The problem with this approach should be obvious to anyone who isn't a moral leper. The Israeli and Palestinian sides are as "equivalent" as the allied and axis were in WWII. The land-for-peace scheme which is the centerpiece of all the attempts to reach an equitable settlement of the conflict is exactly the same as the plan that Rudolph Hess flew to the UK to lay before Churchill and Roosevelt. The Nazi government remains in power and Germany retains its territorial gains. In exchange Germany stops fighting.
There is an answer. As Rush Limbaugh has pointed out on any number of occasions wars end when one side or the other achieves victory. World War One ended with the German Army and most of the German people not feeling that they had truly been defeated. After all the German military was on foreign soil and seemed to be holding its own. This fact, as much as anything else, made World War Two inevitable. Israel must be set free to do what it must do to secure a true peace by defeating its enemy. They must start killing their enemies and keep killing them until they internalize their defeat. Until they come to the Jews not on their knees, but flat on their faces and beg to be spared. When they are ready to say and mean with absolute conviction "we will do anything you say, we renounce our claim to any land within Israel's borders; we will rewrite our religious doctrines any way you tell us to if you will just please stop killing us so that our race does not disappear from the face of the Earth".
You think that is too harsh? Japanese cites were made of wood and paper and we napalmed them in one massive nighttime air raid after another until we developed atomic bombs and started nuking them.
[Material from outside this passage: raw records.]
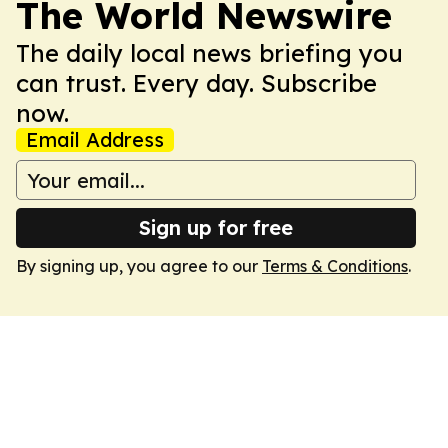
The World Newswire
The daily local news briefing you
can trust. Every day. Subscribe
now.
Email Address
Sign up for free
By signing up, you agree to our
Terms & Conditions
.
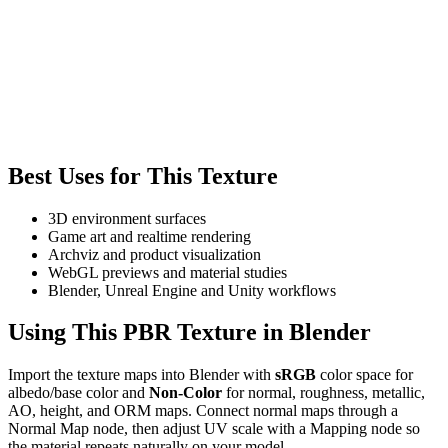
Best Uses for This Texture
3D environment surfaces
Game art and realtime rendering
Archviz and product visualization
WebGL previews and material studies
Blender, Unreal Engine and Unity workflows
Using This PBR Texture in Blender
Import the texture maps into Blender with
sRGB
color space for
albedo/base color and
Non-Color
for normal, roughness, metallic,
AO, height, and ORM maps. Connect normal maps through a
Normal Map node, then adjust UV scale with a Mapping node so
the material repeats naturally on your model.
We piled up hundreds of thousands of incinerated corpses to bring the Japanese to the point of surrender and when they came to the peace table we forced them to renounce a fundamental tenant of their religion, that the Emperor was a direct descendant of and living manifestation of the Divine Sun. And to this day Japan is not only peaceful and prosperous but was an ally in the Cold War.
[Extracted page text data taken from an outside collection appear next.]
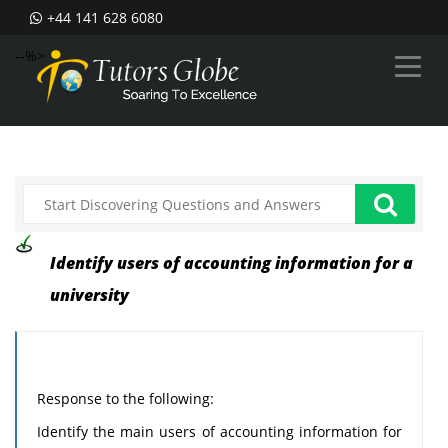
+44 141 628 6080
--%>
Identify users of accounting information for a
university
Response to the following:
Identify the main users of accounting information for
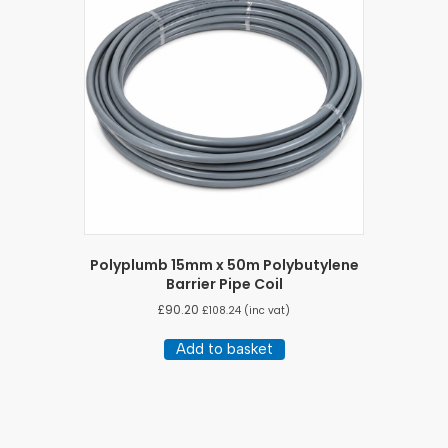
Polyplumb 15mm x 50m Polybutylene
Barrier Pipe Coil
£
90.20
£
108.24
(inc vat)
Add to basket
An end to the fighting, the cycle-of-violence is possible but it will only come when one side gains an unambiguous victory and the other side admits its defeat to itself and the world.
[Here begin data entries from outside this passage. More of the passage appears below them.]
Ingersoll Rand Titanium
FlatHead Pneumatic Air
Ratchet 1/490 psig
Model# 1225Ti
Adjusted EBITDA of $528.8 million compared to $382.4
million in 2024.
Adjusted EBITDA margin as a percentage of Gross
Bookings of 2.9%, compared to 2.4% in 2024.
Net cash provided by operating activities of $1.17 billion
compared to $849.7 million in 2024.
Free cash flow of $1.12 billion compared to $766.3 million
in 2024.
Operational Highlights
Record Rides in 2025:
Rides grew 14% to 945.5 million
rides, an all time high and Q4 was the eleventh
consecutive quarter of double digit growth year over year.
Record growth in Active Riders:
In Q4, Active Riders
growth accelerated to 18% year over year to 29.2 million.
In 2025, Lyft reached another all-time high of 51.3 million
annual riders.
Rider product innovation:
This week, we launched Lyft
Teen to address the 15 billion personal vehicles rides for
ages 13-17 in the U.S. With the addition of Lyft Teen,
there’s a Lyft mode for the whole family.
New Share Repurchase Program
*In Palestine before the formation of Israel in 1948 the Arab population did not call themselves "Palestinians". They referred to themselves as Arabs or by the nationality which they or their families originated from. The term "Palestinian" was a derogatory term applied to the Jewish population of the area. It was only when the need to find a single name for the displaced Arab population (for propaganda purposes) that the name was applied to Arabs.